◆ Assigned task
Rewrite the items as a Markdown table with the columns "No." and "Text." Cover everything from the start of the items through the line containing "staat voor een", inclusive, with one row per line, numbered in order, and omit any blank lines.

START Data for processing

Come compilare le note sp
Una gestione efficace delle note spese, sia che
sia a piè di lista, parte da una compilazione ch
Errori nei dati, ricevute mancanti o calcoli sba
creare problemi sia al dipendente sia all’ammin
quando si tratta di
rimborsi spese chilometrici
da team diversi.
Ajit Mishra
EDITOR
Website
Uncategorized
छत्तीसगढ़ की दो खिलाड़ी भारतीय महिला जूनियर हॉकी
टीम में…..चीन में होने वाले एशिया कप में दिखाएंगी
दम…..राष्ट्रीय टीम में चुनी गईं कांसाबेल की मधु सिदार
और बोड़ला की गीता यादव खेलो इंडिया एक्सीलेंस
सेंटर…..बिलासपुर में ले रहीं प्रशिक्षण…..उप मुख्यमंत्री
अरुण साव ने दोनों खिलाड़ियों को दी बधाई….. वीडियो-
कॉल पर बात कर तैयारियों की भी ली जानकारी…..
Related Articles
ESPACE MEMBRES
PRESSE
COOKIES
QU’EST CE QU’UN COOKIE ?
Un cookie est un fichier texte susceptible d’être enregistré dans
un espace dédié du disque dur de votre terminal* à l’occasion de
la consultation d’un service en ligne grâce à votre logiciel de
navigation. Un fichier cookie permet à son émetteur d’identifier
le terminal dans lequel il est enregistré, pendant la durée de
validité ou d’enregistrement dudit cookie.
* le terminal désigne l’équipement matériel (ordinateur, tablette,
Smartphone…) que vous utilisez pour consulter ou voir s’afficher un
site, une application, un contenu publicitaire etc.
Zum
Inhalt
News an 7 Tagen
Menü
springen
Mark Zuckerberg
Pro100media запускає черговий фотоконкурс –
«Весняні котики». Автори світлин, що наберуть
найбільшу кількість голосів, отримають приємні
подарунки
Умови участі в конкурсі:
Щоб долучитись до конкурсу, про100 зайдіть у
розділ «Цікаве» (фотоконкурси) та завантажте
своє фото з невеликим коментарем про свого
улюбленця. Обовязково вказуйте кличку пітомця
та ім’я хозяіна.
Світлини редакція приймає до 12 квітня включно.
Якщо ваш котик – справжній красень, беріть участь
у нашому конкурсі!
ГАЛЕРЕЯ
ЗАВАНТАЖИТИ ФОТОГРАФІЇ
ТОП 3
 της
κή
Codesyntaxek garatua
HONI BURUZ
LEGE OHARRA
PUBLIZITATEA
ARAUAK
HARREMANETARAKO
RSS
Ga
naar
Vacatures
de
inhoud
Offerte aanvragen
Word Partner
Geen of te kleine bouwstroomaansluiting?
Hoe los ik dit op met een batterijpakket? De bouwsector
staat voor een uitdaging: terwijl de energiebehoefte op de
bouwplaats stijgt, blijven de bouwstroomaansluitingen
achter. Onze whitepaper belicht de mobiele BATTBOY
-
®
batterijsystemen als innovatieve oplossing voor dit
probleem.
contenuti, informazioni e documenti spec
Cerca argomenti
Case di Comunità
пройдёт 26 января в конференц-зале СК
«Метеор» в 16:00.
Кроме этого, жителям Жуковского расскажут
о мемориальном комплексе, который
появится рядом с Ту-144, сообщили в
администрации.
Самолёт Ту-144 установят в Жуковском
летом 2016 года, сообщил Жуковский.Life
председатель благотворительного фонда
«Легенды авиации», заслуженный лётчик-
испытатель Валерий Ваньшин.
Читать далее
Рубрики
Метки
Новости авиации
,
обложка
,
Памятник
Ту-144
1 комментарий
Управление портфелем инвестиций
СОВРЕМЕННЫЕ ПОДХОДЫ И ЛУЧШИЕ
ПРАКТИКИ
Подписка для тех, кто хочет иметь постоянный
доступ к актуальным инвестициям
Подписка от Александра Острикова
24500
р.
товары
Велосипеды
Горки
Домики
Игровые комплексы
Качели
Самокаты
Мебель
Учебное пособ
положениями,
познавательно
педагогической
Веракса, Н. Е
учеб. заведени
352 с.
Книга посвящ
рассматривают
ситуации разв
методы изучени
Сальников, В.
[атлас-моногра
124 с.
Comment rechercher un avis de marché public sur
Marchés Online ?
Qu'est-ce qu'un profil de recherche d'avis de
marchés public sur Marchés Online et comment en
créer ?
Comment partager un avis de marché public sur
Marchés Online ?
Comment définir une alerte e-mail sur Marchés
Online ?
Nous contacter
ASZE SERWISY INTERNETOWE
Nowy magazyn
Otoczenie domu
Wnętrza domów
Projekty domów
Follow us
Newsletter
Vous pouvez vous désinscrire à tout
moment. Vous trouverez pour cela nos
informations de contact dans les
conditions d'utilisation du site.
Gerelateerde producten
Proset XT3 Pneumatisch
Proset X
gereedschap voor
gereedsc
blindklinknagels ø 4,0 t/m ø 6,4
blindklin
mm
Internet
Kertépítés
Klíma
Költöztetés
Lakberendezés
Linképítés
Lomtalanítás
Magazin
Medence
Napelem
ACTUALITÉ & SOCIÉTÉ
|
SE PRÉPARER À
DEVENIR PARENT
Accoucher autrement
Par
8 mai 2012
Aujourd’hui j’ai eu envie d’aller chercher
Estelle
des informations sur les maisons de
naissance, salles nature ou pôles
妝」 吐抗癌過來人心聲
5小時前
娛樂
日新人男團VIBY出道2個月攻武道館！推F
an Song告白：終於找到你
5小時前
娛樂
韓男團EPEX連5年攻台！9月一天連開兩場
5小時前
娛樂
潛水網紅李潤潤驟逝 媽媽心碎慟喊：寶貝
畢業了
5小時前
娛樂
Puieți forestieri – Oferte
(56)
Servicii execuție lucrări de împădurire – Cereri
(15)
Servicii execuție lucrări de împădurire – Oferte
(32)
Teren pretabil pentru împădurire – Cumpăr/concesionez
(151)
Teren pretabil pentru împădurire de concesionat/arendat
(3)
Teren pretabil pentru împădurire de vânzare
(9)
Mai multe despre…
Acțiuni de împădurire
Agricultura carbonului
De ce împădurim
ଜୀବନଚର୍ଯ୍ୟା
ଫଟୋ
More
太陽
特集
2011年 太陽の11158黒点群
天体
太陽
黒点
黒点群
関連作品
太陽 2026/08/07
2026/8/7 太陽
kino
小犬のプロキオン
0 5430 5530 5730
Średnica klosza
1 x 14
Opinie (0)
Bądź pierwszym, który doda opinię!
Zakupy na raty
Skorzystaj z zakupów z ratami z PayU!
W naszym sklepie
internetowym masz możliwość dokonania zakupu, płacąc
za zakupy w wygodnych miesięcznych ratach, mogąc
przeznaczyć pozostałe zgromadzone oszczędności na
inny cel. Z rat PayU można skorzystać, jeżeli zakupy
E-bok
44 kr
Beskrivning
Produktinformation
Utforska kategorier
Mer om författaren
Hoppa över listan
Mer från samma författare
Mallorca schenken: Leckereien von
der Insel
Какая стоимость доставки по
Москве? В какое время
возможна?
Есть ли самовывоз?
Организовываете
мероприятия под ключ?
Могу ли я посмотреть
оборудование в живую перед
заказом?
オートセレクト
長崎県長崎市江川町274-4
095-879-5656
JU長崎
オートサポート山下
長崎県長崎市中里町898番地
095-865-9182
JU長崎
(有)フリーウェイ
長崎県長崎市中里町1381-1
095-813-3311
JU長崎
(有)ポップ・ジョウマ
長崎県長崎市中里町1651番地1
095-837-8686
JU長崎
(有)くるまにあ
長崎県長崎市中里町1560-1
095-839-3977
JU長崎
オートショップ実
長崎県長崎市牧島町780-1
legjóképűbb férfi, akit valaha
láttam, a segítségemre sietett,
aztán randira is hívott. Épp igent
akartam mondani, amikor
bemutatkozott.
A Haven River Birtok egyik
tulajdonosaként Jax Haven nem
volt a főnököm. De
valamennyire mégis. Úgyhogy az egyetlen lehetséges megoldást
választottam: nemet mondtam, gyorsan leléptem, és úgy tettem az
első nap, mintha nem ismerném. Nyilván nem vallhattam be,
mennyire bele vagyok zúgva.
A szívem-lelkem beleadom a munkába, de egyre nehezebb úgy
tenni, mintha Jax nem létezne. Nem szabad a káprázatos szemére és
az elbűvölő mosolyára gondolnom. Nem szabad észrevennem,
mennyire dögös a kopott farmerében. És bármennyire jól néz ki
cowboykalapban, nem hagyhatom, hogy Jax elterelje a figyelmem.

END Data for processing

◆ Reply
| No. | Text |
|---|---|
| 1 | Come compilare le note sp |
| 2 | Una gestione efficace delle note spese, sia che |
| 3 | sia a piè di lista, parte da una compilazione ch |
| 4 | Errori nei dati, ricevute mancanti o calcoli sba |
| 5 | creare problemi sia al dipendente sia all’ammin |
| 6 | quando si tratta di |
| 7 | rimborsi spese chilometrici |
| 8 | da team diversi. |
| 9 | Ajit Mishra |
| 10 | EDITOR |
| 11 | Website |
| 12 | Uncategorized |
| 13 | छत्तीसगढ़ की दो खिलाड़ी भारतीय महिला जूनियर हॉकी |
| 14 | टीम में…..चीन में होने वाले एशिया कप में दिखाएंगी |
| 15 | दम…..राष्ट्रीय टीम में चुनी गईं कांसाबेल की मधु सिदार |
| 16 | और बोड़ला की गीता यादव खेलो इंडिया एक्सीलेंस |
| 17 | सेंटर…..बिलासपुर में ले रहीं प्रशिक्षण…..उप मुख्यमंत्री |
| 18 | अरुण साव ने दोनों खिलाड़ियों को दी बधाई….. वीडियो- |
| 19 | कॉल पर बात कर तैयारियों की भी ली जानकारी….. |
| 20 | Related Articles |
| 21 | ESPACE MEMBRES |
| 22 | PRESSE |
| 23 | COOKIES |
| 24 | QU’EST CE QU’UN COOKIE ? |
| 25 | Un cookie est un fichier texte susceptible d’être enregistré dans |
| 26 | un espace dédié du disque dur de votre terminal* à l’occasion de |
| 27 | la consultation d’un service en ligne grâce à votre logiciel de |
| 28 | navigation. Un fichier cookie permet à son émetteur d’identifier |
| 29 | le terminal dans lequel il est enregistré, pendant la durée de |
| 30 | validité ou d’enregistrement dudit cookie. |
| 31 | * le terminal désigne l’équipement matériel (ordinateur, tablette, |
| 32 | Smartphone…) que vous utilisez pour consulter ou voir s’afficher un |
| 33 | site, une application, un contenu publicitaire etc. |
| 34 | Zum |
| 35 | Inhalt |
| 36 | News an 7 Tagen |
| 37 | Menü |
| 38 | springen |
| 39 | Mark Zuckerberg |
| 40 | Pro100media запускає черговий фотоконкурс – |
| 41 | «Весняні котики». Автори світлин, що наберуть |
| 42 | найбільшу кількість голосів, отримають приємні |
| 43 | подарунки |
| 44 | Умови участі в конкурсі: |
| 45 | Щоб долучитись до конкурсу, про100 зайдіть у |
| 46 | розділ «Цікаве» (фотоконкурси) та завантажте |
| 47 | своє фото з невеликим коментарем про свого |
| 48 | улюбленця. Обовязково вказуйте кличку пітомця |
| 49 | та ім’я хозяіна. |
| 50 | Світлини редакція приймає до 12 квітня включно. |
| 51 | Якщо ваш котик – справжній красень, беріть участь |
| 52 | у нашому конкурсі! |
| 53 | ГАЛЕРЕЯ |
| 54 | ЗАВАНТАЖИТИ ФОТОГРАФІЇ |
| 55 | ТОП 3 |
| 56 |  της |
| 57 | κή |
| 58 | Codesyntaxek garatua |
| 59 | HONI BURUZ |
| 60 | LEGE OHARRA |
| 61 | PUBLIZITATEA |
| 62 | ARAUAK |
| 63 | HARREMANETARAKO |
| 64 | RSS |
| 65 | Ga |
| 66 | naar |
| 67 | Vacatures |
| 68 | de |
| 69 | inhoud |
| 70 | Offerte aanvragen |
| 71 | Word Partner |
| 72 | Geen of te kleine bouwstroomaansluiting? |
| 73 | Hoe los ik dit op met een batterijpakket? De bouwsector |
| 74 | staat voor een uitdaging: terwijl de energiebehoefte op de |